YOUR TASKS:
**a.** Repeat word for word the part of the passage on Nigerian oil-industry labor from "The Nigeria Union" up to and including "past 20 years.".
**b.** Pick up the passage on Nigerian oil-industry labor after its final sentence and keep writing it.

DOCUMENT SECTION:
──────────

The Nigeria Union of Petroleum and Natural Gas Workers ( NUPENG ) has said that the Nigerian Ministry of Labour and Employment was not making concrete efforts to check the protracted labour issues concerning the operations of the multinational oil and gas companies in the country.
The union is also accusing Dutch oil giant, Shell of pioneering the practice of casualisation and precarious work in the Nigerian oil and gas industry and has stopped employing workers on permanent basis for the past 20 years.
In its presentation to the ILO Committee on the Application of Standard signed by President of the Union, Comrade William Akporeha, NUPENG said the Ministry appeared overwhelmed by the ever changing and manipulative policies in the various Human Relations departments of these stakeholders who never wanted to halt precarious work claiming that their role is only advisory
The Union said as at today, SHELL alone has close to 2000 contractors with over 20,000 precarious workers from their three subsidiaries of SNEPCo, SPDC and SNG, adding that there is no single direct staff member of NUPENG in SHELL Nigeria.
NUPENG said the management of Shell continuously frustrated union activities in their contracting companies which run their contractual policies, ranging from 6 to 12 months.

──────────

Saved entries:
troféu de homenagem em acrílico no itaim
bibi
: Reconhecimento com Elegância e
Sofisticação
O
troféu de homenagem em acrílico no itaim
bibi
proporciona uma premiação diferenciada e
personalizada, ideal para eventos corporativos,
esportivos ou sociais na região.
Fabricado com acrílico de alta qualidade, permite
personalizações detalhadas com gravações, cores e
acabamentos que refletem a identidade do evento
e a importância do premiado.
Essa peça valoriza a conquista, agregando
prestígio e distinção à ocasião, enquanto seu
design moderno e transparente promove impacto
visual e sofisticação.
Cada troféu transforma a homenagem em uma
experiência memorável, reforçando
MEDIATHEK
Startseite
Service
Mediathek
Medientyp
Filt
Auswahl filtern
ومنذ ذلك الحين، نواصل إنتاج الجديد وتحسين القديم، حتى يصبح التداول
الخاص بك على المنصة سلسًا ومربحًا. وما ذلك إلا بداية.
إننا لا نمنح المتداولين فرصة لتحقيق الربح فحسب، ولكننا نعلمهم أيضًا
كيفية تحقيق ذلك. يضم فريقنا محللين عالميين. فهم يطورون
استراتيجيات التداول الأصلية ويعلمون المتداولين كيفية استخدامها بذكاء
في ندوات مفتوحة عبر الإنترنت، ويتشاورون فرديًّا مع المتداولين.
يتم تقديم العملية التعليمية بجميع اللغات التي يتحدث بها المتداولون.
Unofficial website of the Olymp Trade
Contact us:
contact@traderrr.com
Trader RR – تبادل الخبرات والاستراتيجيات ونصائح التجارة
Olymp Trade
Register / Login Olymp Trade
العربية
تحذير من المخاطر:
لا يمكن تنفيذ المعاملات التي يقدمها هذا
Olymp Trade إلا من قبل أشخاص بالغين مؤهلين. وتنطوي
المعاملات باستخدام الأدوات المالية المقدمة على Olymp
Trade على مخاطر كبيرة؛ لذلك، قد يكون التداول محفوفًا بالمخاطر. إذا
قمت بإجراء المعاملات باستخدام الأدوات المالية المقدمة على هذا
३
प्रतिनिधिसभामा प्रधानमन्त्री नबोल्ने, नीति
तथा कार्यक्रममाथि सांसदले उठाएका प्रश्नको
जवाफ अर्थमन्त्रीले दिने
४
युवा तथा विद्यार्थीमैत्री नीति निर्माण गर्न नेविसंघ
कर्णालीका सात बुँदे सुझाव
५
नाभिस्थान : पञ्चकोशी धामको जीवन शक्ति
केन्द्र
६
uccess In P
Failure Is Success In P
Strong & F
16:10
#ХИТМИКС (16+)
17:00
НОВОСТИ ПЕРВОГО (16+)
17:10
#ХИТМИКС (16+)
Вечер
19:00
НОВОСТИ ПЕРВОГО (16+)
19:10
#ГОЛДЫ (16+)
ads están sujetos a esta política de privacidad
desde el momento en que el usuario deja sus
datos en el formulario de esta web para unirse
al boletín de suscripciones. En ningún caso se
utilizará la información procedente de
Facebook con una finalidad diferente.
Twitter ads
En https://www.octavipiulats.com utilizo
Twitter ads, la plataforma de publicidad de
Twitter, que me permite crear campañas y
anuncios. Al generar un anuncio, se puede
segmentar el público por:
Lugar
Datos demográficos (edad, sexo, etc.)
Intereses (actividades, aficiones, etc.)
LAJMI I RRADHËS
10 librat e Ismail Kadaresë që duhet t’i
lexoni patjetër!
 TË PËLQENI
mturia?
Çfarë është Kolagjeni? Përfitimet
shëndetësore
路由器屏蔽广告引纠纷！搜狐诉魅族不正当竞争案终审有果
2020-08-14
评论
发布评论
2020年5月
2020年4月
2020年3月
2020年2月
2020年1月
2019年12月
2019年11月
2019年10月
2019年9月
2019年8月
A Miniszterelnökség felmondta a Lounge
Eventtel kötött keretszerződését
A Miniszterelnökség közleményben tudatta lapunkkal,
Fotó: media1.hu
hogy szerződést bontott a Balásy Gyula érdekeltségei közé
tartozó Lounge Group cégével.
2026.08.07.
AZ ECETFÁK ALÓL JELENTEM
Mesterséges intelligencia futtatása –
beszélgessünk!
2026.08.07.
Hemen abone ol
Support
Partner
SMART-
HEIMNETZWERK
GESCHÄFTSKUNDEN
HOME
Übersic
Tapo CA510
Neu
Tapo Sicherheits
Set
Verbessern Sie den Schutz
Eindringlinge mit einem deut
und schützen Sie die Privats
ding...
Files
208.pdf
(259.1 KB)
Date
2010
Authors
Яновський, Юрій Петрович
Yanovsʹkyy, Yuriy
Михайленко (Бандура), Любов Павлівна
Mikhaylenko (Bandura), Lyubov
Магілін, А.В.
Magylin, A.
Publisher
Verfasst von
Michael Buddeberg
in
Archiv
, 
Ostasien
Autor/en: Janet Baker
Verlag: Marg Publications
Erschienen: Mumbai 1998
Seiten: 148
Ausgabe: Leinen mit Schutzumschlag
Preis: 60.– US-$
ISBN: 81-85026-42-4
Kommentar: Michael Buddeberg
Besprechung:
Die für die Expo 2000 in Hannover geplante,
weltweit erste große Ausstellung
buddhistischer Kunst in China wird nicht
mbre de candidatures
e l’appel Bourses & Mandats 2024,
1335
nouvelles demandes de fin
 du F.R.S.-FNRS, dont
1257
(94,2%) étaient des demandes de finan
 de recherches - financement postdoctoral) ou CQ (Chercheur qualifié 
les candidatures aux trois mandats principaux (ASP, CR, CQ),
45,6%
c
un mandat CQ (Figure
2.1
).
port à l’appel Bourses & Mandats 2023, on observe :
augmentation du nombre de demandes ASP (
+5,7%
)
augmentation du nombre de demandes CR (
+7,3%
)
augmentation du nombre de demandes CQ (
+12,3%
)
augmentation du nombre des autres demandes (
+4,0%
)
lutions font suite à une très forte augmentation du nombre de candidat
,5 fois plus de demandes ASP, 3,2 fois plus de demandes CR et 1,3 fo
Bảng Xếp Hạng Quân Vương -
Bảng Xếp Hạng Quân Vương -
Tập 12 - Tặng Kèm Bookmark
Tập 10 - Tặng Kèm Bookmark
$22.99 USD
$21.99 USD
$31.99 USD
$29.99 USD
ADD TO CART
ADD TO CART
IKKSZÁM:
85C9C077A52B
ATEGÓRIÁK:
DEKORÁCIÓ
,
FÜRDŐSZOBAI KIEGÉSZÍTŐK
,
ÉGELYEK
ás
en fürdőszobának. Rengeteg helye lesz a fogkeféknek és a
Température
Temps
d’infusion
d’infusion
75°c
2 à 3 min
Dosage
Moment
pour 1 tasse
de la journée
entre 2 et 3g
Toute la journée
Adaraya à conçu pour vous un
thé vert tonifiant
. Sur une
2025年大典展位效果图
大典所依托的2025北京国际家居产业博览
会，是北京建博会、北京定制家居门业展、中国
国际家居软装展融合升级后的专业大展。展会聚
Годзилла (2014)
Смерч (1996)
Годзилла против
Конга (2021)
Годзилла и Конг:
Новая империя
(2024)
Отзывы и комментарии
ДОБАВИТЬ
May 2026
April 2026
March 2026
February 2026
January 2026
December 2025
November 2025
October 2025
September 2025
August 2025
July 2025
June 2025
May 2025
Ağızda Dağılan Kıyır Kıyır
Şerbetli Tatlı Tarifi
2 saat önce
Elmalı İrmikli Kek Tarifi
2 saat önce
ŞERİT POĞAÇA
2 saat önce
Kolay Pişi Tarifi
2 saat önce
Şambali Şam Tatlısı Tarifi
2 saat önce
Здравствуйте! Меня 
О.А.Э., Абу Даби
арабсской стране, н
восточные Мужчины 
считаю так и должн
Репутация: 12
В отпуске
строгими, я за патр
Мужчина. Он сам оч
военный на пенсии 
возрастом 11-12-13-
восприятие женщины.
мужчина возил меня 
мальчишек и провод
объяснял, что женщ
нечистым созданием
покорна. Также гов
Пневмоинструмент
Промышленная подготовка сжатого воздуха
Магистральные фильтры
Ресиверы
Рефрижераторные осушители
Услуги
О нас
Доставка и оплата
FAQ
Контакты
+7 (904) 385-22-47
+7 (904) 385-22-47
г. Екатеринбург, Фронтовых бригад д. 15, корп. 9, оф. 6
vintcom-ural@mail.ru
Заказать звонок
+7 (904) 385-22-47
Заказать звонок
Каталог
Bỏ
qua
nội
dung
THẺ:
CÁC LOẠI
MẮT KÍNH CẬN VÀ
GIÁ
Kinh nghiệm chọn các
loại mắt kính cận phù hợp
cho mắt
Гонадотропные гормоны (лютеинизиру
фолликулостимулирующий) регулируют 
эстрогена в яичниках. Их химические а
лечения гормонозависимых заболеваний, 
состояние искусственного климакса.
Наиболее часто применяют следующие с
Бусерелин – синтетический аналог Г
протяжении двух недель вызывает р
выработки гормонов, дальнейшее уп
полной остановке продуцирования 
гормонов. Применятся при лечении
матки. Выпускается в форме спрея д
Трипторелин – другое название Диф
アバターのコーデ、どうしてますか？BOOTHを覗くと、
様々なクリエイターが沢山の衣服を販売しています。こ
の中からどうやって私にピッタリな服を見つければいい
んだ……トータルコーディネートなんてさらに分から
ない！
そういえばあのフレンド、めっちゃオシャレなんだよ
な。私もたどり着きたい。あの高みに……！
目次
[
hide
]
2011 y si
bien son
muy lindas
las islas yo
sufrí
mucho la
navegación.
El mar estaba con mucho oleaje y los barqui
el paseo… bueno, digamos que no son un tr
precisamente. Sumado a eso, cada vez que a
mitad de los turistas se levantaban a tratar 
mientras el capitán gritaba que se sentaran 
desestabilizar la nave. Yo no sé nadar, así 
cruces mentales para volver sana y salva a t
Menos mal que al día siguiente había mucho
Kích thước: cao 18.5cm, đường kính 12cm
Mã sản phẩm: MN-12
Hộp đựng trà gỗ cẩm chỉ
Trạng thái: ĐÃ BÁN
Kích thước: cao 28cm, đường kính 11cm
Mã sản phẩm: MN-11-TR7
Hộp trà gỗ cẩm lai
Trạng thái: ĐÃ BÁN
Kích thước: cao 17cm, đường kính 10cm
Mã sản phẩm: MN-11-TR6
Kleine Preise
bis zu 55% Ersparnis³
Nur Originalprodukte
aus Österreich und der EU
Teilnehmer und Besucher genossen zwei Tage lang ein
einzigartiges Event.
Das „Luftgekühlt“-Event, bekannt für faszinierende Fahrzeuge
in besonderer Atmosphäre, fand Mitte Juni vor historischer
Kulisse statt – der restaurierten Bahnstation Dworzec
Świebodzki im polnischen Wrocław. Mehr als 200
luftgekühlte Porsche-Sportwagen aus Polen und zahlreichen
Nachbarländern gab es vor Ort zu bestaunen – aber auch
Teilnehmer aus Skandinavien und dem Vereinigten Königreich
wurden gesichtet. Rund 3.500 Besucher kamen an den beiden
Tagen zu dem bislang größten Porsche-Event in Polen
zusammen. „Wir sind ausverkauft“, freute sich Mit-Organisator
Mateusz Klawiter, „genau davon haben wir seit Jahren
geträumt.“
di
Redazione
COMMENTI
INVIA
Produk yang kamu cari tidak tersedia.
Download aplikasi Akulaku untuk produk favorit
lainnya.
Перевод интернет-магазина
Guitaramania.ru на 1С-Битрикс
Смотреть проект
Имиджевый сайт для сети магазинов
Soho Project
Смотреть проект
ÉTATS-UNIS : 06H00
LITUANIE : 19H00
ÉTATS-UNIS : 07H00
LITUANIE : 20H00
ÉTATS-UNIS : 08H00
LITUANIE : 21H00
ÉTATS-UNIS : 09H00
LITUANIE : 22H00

──────────

ANSWERS BY ITEM NUMBER:
**a.**
The Nigeria Union of Petroleum and Natural Gas Workers ( NUPENG ) has said that the Nigerian Ministry of Labour and Employment was not making concrete efforts to check the protracted labour issues concerning the operations of the multinational oil and gas companies in the country.
The union is also accusing Dutch oil giant, Shell of pioneering the practice of casualisation and precarious work in the Nigerian oil and gas industry and has stopped employing workers on permanent basis for the past 20 years.

**b.**
The union said “the struggle against this form of workers exploitation is almost three decades old, and it has been a herculean task, membership of the union has been seriously depleted, indecent work entrenched resulting into upsurge in crime and social dislocations and defiant behaviours”.
According to NUPENG, the International Oil Companies, through various policies and practices entrenched anti-labour/ union organizing situation in the Nigeria oil and gas industry, include refusal to allow unionization of Contract and service contracts workers.
It said the policies also include “fragmentation of Contracts into thousands to frustrate the efforts of the union in organizing precarious workers, making worker to sign pre engagement non membership of union, and this makes precarious workers dread associating with the union, treating labour relations issues with contempt and disdain to the extent of refusing implementation on rulings of Industrial Arbitration Panels whenever it goes against the company”.
The union said that the wages these IOCs pay workers in Nigeria are so poor and very ridiculous; an average precarious worker is paid less than $200 per month.
As a result of the prevalent practice of casual/contract employment policy by these Multinational companies, NUPENG said the workers are denied collective bargaining power and in some instances, where a CBA is signed, the all-powerful multinationals through their contractors refuse to implement despite all entreaties.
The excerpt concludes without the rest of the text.